En la habitación del insomne “alfa” una luz tras la
persiana medio abierta cuartea la compacta oscuridad del bloque de edificios.
Siempre es la misma ventana, cada noche. Desde la atalaya de mi alféizar otros
pisos de otros insomnes reclaman también mi atención aunque no del mismo modo.
Son insomnes previsibles: un bulto apoltronado en un sillón empina la misma
botella de todas las noches mientras las ráfagas intermitentes de un televisor
que ni siquiera mira, iluminan su silueta panzuda y descamisada; en el otro
edificio una mujer aparentemente joven se acerca a su teléfono, y como cada
noche, posa su mano sobre el auricular en ademán de descolgar, titubea,
descuelga, marca unos números que alguna vez completa y cuelga rápidamente antes
de desmoronarse sobre el aparato; mientras, el vecino de la esquina, una noche
más, inclina su cabeza repetidas veces sobre un espejo que ha colocado sobre la
mesa; al rato, tumbado, se le ve mover los brazos rítmicamente y, tras un
espasmo que le deja rígido durante unos segundos, eyacula su soledad sobre la moqueta y se
duerme.

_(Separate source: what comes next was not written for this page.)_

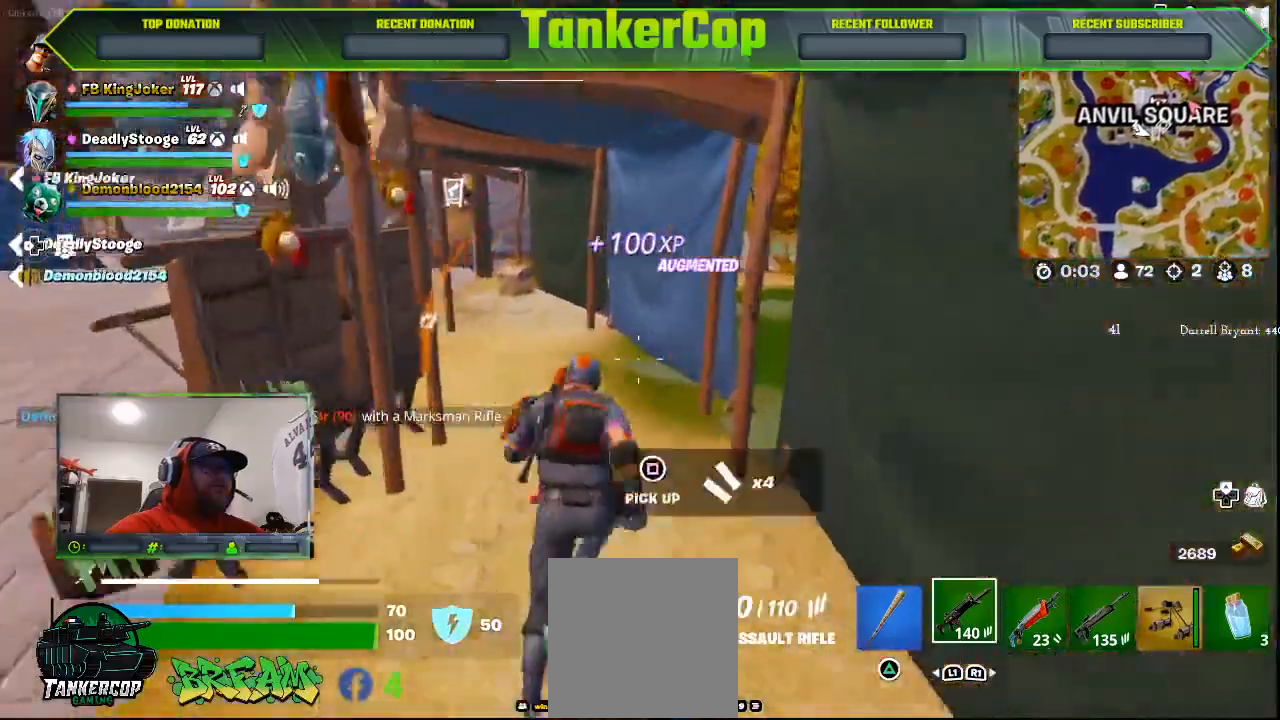
{"buttons": [], "left_stick": "up", "right_stick": "right", "events": []}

A esa hora, el insomne a quien están a punto de desahuciar merodea su
balcón mientras apura el enésimo cigarrillo; luego, como todas las noches,
lanza la colilla a la calle y se queda muy quieto observando su caída
fijamente, con atención obsesiva, hasta que la colilla toca el asfalto.
Pero el insomne “alfa” es diferente. Nunca le he visto
el rostro. Lo que le convierte en un insomne peculiar es que, cada minuto y
medio, aproximadamente, y durante gran parte de la madrugada, salen arrojadas
desde su ventana unas bolas de papel arrugadas. Por la mañana, la acera amanece
cubierta de estas bolas de papel que el barrendero de mi barrio, ya algo picado
con la situación, se afana en recoger en su capazo con la demás basura, no sin
antes echar una mirada rencorosa a los balcones de arriba. Vencido por la
curiosidad, una noche decidí acercarme a la acera del insomne “alfa” cuando
éste ya había apagado la luz de su habitación y antes de que llegase el
barrendero. Llevé conmigo una bolsa mediana para hacer acopio de los deshechos
y poder examinarlos con calma en mi casa. Al regresar y restaurar los papeles a
su estado original, descubrí que las bolas pertenecían a las páginas de un
libro. Todas eran del mismo libro porque pude ordenarlas según los números de
página y el relato, efectivamente, tenía sentido.
A los dos días de esto, hallaron al insomne de los cigarros, descoyuntado
sobre la acera. Entre los curiosos que se acercaron a observar el levantamiento
del cadáver, estaban mis otros vecinos insomnes: el hombre grueso apestando a
vino; la mujer del teléfono, con los ojos hinchados; el vecino de la esquina
con la mirada turbia; y un chico joven muy delgado, sin cabello, sentado en una
silla de ruedas, que sujetaba en el regazo un libro de Dostoyevski
excesivamente menguado para ser de Dostoyevski. Imaginé su biblioteca repleta
de libros alineados en los anaqueles únicamente con sus cubiertas. Y pensé que todos
mis vecinos insomnes son algo parecido a eso: sólo las portadas de un libro que
jamás quisieron escribir y cuyo contenido arrojarían de buena gana por la
ventana, como hace el insomne “alfa”
cada noche.
Esta noche mis insomnes han cambiado sus hábitos. Las
luces tras sus ventanas siguen encendidas pero hoy han querido darse la
oportunidad de asirse a otras vidas. No hay televisor, ni teléfono, ni espejos
de azogues blancos. Todos esta noche leen. En mi mesita también espera un
libro. Acomodado en el cobijo muelle de mi almohada, las hojas del libro
crepitan bajo mis dedos cuando las vuelvo. Entre el silencio sofocante de esta
noche de verano, los grillos cesan su canto cada minuto y medio, coincidiendo
con el sonido leve de unas bolas de papel arrugadas al caer. Yo sonrío con
melancolía. Y se me antoja que en ese sonido, como de nieve antigua que cae,
resiste el pálpito de la vida sus miserias agarrado al sagrado acto de quien
sostiene entre sus manos un libro amigo.